Deblur and deep depth from single defocus image

In this paper, we tackle depth estimation and blur removal from a single out-of-focus image. Previously, depth is estimated, and blurred is removed using multiple images; for example, from multiview or stereo scenes, but doing so with a single image is challenging. Earlier works of monocular images for depth estimated and deblurring either exploited geometric characteristics or priors using hand-crafted features. Lately, there is enough evidence that deep convolutional neural networks (CNN) significantly improved numerous vision applications; hence, in this article, we present a depth estimation method that leverages rich representations learned from cascaded convolutional and fully connected neural networks operating on a patch-pooled set of feature maps. Furthermore, from this depth, we computationally reconstruct an all-focus image, i.e., removing the blur and achieve synthetic re-focusing, all from a single image. Our method is fast, and it substantially improves depth accuracy over the state-of-the-art alternatives. Our proposed depth estimation approach can be utilized for everyday scenes without any geometric priors or extra information.

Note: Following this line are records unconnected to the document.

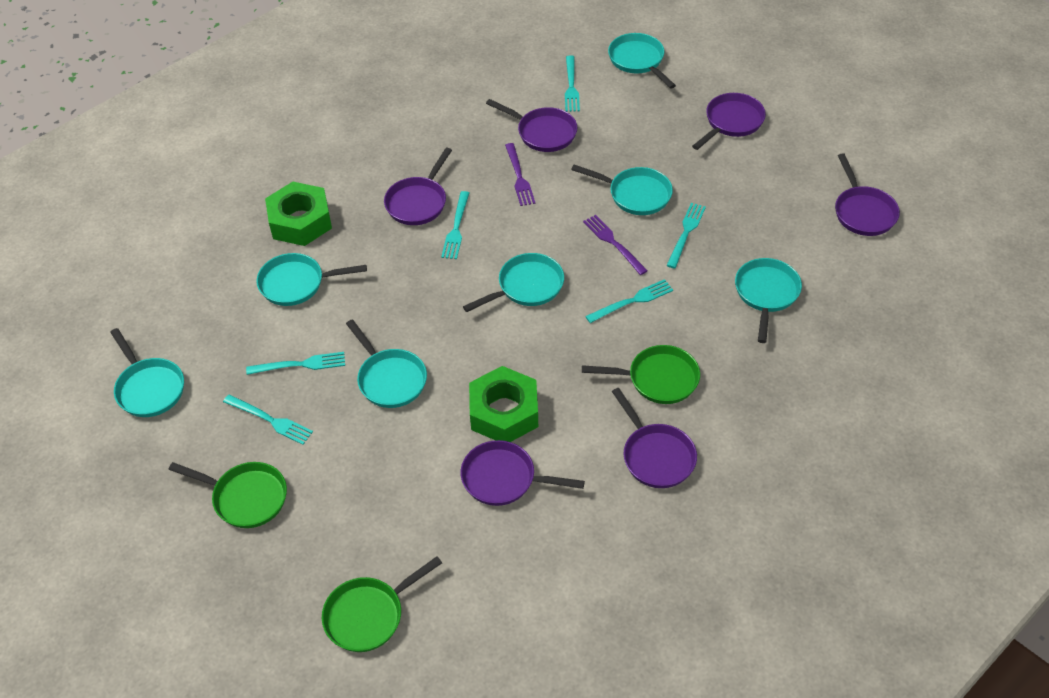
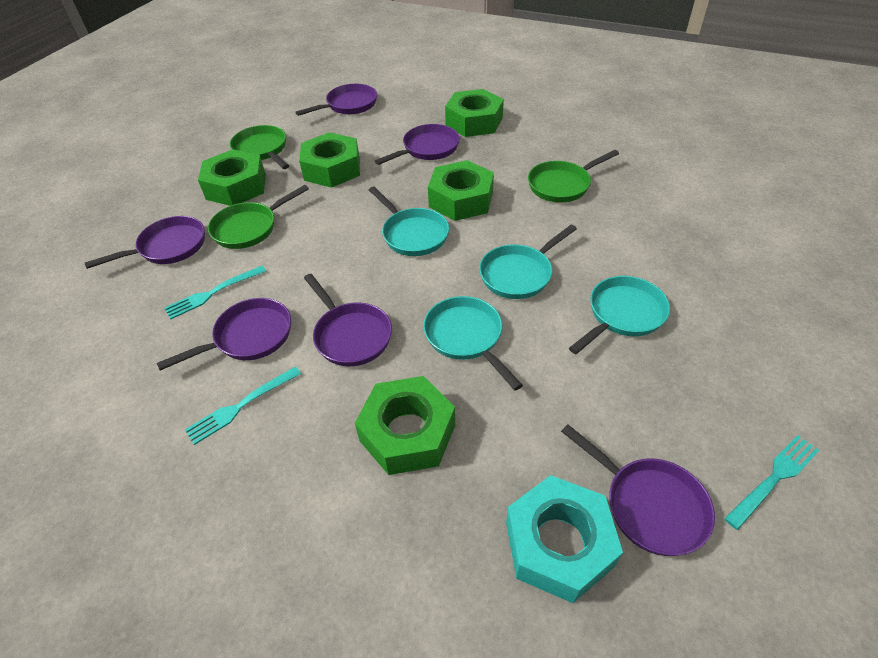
green nut: [265,182,332,246] [469,366,538,442] = 2 -> [198,149,266,206] [299,132,360,188] [355,376,455,475] [428,160,494,221] [445,89,504,137] = 5
purple fork: [505,143,535,206] [583,215,648,275] = 2 -> none = 0
turquoise fork: [223,394,313,445] [246,352,345,375] [441,191,469,259] [565,55,580,112] [585,279,673,323] [666,203,706,269] = 6 -> [165,266,266,319] [185,366,301,445] [724,435,819,530] = 3
turquoise nut: none = 0 -> [506,475,623,603] = 1
turquoise pan: [110,328,184,417] [256,253,367,306] [346,319,427,408] [463,253,564,312] [571,164,673,215] [608,33,676,89] [735,258,802,343] = 7 -> [369,186,449,256] [423,296,523,390] [479,225,577,299] [569,276,670,354] = 4

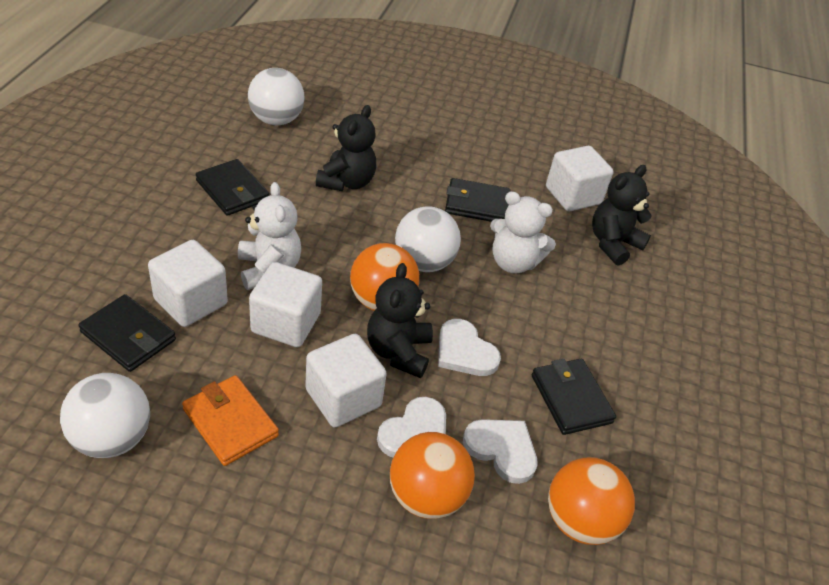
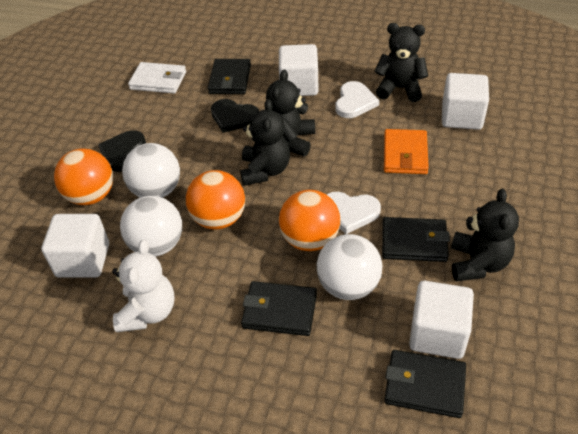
black heart: none = 0 -> [98,130,146,172] [211,99,259,133] = 2
black teddy bear: [316,105,376,191] [367,263,433,378] [592,165,652,265] = 3 -> [240,99,290,186] [266,70,315,156] [374,23,428,102] [451,189,519,281] = 4
white heart: [377,397,446,457] [438,319,501,376] [463,419,538,484] = 3 -> [326,192,381,234] [335,81,379,118] = 2
white teddy bear: [238,182,301,290] [490,191,556,274] = 2 -> [112,239,175,332] = 1
white wallet: none = 0 -> [128,62,186,94] = 1

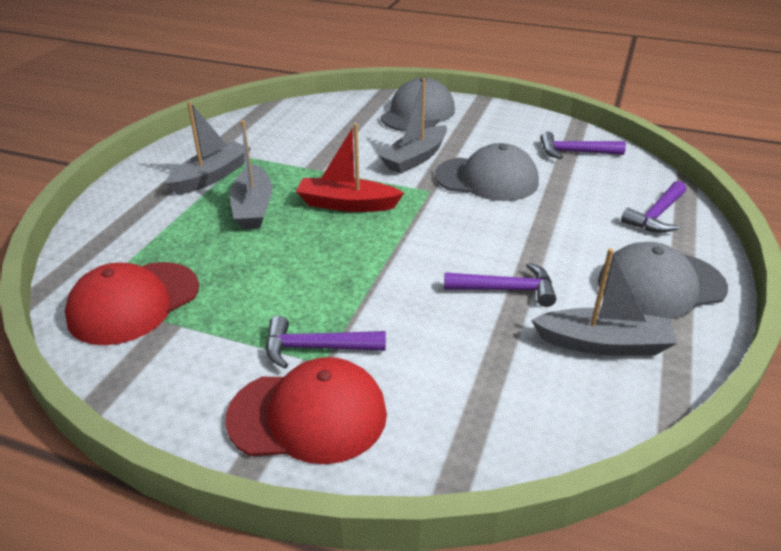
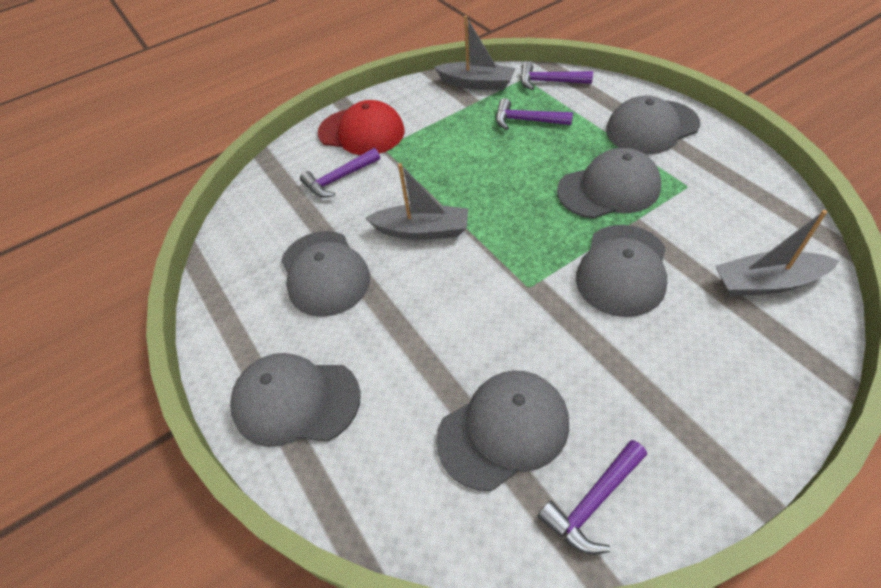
grey boat: [165,101,251,195] [230,120,272,229] [379,79,447,174] [531,248,677,356] = 4 -> [365,163,468,240] [434,16,515,90] [715,210,840,296] = 3
grey cap: [381,78,455,132] [435,143,539,201] [598,242,728,319] = 3 -> [230,353,361,447] [281,231,370,317] [436,370,569,491] [557,148,662,219] [576,225,667,317] [606,95,700,155] = 6
red boat: [296,123,404,212] = 1 -> none = 0
red cap: [65,262,199,345] [225,357,387,464] = 2 -> [318,100,405,155] = 1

Furthermore, our experiments on two benchmark datasets consist images of indoor and outdoor scenes, i.e., Make3D and NYU-v2 demonstrate superior performance in comparison with other available depth estimation state-of-the-art methods by reducing the root-mean-squared error by 57% and 46%, and state-of-the-art blur removal methods by 0.36 dB and 0.72 dB in PSNR, respectively. This improvement in-depth estimation and deblurring is further demonstrated by the superior performance using real defocus images against images captured with a prototype lens.

Automated summary

The paper introduces a method for estimating depth and removing blur from a single out-of-focus image using deep convolutional neural networks, which significantly improves depth accuracy and performance. Experimental results on benchmark datasets show superior performance compared to state-of-the-art methods in depth estimation and blur removal tasks.